Those exonerations include Cornelius Dupree, who had already spent 30 years in prison for rape, robbery, and abduction when DNA evidence proved unequivocally that he was not the man who had committed those crime. Tim Cole, the brother of Texas Sen. Rodney Ellis (D), was posthumously pardoned a decade after he died in prison when DNA evidence proved his innocence. The total failure of the Texas courts to protect these innocent individuals reveal a system plagued by racial injustices, procedural flaws, and a clemency review process that’s nothing but a rubber stamp on executions.
Leading the country in wrongful convictions probably should give Perry a moment’s pause about the reliability of a criminal justice process he described last night as “thoughtful.” Perry has allowed the execution of juveniles, the mentally disabled, and people who have had such inadequate counsel that their court-appointed lawyers literally slept through their trials. Additionally, Perry has overseen the executions of seven foreign nationals and two men who were accomplices but did not actually commit murder.

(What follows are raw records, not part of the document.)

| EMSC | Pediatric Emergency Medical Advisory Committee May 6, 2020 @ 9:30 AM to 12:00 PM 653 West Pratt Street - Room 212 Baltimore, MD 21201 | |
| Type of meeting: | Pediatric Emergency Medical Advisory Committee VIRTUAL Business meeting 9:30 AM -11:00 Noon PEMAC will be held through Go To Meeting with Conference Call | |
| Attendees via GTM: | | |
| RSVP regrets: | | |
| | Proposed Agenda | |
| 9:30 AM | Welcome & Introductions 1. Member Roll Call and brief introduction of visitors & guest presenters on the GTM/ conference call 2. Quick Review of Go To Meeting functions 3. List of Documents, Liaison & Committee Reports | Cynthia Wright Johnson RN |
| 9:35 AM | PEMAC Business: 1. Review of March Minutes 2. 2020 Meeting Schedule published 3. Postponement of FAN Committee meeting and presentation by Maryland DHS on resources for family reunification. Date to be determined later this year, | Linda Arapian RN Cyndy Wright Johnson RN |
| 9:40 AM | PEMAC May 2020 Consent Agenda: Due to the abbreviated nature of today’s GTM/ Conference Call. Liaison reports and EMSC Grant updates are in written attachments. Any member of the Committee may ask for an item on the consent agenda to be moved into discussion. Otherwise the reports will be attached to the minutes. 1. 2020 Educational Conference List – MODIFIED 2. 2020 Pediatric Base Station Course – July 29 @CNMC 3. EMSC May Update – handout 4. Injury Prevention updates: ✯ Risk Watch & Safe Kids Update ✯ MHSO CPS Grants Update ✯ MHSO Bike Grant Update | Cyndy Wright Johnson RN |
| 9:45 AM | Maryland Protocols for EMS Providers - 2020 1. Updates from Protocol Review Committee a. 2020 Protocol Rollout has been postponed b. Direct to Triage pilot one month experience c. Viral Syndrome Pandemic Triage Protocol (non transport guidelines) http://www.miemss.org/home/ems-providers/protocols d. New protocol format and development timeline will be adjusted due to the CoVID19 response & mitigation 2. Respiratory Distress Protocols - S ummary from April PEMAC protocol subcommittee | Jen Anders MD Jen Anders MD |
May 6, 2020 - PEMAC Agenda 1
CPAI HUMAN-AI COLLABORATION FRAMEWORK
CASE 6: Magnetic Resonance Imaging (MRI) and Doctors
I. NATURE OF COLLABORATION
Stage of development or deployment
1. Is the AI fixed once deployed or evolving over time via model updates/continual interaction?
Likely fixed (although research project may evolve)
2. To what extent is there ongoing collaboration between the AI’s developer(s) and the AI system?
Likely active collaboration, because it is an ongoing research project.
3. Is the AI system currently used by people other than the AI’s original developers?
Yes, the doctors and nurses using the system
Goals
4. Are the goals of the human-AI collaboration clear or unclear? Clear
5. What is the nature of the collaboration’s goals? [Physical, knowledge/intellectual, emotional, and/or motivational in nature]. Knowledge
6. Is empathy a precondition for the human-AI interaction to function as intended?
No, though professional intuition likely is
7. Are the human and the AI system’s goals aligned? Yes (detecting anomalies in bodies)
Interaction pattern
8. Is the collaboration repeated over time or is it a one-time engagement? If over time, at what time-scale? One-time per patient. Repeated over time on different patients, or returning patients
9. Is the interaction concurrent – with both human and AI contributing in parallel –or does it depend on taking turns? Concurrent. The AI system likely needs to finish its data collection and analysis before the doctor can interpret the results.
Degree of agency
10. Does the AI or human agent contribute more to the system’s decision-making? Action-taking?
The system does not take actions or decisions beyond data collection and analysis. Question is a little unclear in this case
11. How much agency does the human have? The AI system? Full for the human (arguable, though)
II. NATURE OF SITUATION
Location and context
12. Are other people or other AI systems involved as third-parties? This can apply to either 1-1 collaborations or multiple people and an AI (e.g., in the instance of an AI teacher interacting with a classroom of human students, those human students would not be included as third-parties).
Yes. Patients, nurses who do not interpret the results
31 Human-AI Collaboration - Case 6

And he may well have already executed an innocent man. The case of Cameron Todd Willingham, who was executed in 2004 for the arson deaths of his three daughters and maintained his innocence until his dying day, will likely continue to haunt Perry throughout the campaign. Several scientists and forensics experts have questioned the evidence that led to Willingham’s conviction, but Perry “squashed” an official probe into his execution.